==== TEXT SECTION

First, let’s define the word. My trusty Webster’s New World Dictionary defines the term coward as “one who lacks courage or is shamefully afraid.” The word comes from the Latin cauda, or tail. The coward would be the one who “turns tail” to flee rather than face danger.

Many archetypes face personal danger. Some examples are the Hero, the Martyr, the Warrior, and the Knight, to name a few. Each of these stands out because of its unique goal or prize. Thus, the Hero conquers the ego, the Warrior vanquishes the enemy, the Knight wins the lady’s hand by facing dangerous tasks and the Martyr takes a stand against injustice or immorality.

But the Coward, alone, has his primary relationship with the Fear rather than the goal. He faces his fear and choosing to act or not, he learns about himself. As primarily action archetypes, the others–Hero, Warrior, Knight–undoubtedly experience fear, they just don’t give it a second thought. Therefore I would argue that the Coward is primarily an archetype of the mystic or wisdom family. While he might accomplish great tasks in the process of facing fear, he primarily wrestles with his own thinking. As William Shakespeare put it, “Cowards die many times before their deaths; the valiant never taste of death but once.”

The Coward, therefore, has much to teach us about facing our fears. Two well-known American figures, one real, one fiction illustrate the archetype well: Franklin Delano Roosevelt and The Cowardly Lion from the Wizard of Oz.

FDR

While FDR is best known for single handedly pulling our nation out of the Great Depression, his most famous quote, uttered in the first paragraph of his inaugural speech in early 1933, marks him as a Coward:

“Let me assert my firm belief that the only thing we have to fear is fear itself—nameless, unreasoning, unjustified terror which paralyzes needed efforts to convert retreat into advance.”

========
==== ENTRIES SUPPLIED

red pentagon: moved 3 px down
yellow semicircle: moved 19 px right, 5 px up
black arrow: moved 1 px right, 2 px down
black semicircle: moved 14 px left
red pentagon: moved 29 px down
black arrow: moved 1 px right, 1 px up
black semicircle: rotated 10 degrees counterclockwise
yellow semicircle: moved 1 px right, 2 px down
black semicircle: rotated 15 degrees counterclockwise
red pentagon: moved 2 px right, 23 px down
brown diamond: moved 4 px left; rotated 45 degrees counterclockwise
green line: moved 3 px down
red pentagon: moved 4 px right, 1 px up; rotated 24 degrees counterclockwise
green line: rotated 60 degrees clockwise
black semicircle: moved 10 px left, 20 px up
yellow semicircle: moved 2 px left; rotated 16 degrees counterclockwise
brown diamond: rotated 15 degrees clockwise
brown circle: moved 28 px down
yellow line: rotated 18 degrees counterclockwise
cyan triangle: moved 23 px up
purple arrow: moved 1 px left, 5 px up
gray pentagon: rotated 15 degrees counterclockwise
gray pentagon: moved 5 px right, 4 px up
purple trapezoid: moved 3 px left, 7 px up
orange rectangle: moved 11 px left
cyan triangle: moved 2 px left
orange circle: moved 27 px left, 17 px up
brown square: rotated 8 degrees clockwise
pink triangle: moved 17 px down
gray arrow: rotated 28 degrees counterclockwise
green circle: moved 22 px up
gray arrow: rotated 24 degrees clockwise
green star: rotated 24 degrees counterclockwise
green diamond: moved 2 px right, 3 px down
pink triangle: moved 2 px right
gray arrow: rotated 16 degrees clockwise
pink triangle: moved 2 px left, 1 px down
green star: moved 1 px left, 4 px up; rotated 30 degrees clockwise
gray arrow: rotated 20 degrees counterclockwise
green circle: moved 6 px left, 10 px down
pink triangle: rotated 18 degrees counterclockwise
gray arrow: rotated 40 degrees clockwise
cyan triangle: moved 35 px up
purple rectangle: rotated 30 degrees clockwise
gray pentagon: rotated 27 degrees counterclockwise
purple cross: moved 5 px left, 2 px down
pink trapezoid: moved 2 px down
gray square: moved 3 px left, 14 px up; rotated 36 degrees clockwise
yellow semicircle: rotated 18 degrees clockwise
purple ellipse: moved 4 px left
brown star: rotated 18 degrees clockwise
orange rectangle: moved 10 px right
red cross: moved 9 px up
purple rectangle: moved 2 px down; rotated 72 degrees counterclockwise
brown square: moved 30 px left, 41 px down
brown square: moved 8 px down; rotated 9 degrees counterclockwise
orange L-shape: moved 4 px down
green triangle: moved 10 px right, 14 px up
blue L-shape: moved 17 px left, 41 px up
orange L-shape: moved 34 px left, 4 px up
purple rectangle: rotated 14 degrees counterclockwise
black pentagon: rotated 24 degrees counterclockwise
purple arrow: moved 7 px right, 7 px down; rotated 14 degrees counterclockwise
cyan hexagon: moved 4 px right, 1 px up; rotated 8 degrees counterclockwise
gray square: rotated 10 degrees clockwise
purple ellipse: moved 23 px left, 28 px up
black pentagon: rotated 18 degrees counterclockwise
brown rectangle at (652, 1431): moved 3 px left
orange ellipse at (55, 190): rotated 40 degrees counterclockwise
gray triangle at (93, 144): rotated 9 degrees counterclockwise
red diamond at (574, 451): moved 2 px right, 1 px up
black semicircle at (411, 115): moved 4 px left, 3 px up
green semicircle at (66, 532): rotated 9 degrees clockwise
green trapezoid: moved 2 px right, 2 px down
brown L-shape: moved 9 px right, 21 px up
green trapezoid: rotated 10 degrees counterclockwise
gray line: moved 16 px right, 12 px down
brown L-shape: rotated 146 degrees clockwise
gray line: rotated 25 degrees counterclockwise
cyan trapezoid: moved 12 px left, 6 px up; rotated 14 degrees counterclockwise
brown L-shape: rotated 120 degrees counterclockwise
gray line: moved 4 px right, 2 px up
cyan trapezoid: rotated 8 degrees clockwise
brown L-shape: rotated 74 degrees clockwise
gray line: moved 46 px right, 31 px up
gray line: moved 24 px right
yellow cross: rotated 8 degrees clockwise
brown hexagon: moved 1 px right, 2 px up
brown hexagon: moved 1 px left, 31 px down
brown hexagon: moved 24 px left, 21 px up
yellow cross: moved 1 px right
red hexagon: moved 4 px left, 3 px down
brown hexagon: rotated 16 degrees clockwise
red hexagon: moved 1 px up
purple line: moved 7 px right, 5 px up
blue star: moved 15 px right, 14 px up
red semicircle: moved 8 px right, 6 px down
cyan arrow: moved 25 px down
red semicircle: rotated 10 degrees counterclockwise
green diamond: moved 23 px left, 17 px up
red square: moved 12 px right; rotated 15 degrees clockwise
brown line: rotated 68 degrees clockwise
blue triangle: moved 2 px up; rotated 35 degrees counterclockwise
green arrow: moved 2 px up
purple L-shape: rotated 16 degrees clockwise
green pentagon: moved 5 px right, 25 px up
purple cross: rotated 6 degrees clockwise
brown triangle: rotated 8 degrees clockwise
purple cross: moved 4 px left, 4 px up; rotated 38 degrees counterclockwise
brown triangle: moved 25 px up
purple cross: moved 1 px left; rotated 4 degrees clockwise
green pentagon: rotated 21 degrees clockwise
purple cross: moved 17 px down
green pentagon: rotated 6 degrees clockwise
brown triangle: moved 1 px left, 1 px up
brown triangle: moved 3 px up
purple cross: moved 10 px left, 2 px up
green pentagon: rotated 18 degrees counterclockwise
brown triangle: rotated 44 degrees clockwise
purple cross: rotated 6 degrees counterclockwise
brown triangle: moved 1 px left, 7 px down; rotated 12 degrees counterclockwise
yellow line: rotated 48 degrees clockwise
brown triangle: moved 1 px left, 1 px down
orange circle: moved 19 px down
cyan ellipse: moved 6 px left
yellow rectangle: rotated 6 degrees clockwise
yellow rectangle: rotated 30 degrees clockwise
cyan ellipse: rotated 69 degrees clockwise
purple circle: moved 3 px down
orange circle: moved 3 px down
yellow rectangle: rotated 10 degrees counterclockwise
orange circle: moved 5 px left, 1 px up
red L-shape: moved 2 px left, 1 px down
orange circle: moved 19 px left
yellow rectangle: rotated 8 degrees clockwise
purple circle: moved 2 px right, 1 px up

========

Rewrite everything from "First, let’s define" down to "than face danger." in the passage on the Coward archetype, switching "tail" to "rear". The data has no connection to the passage on the Coward archetype.

First, let’s define the word. My trusty Webster’s New World Dictionary defines the term coward as “one who lacks courage or is shamefully afraid.” The word comes from the Latin cauda, or rear. The coward would be the one who “turns rear” to flee rather than face danger.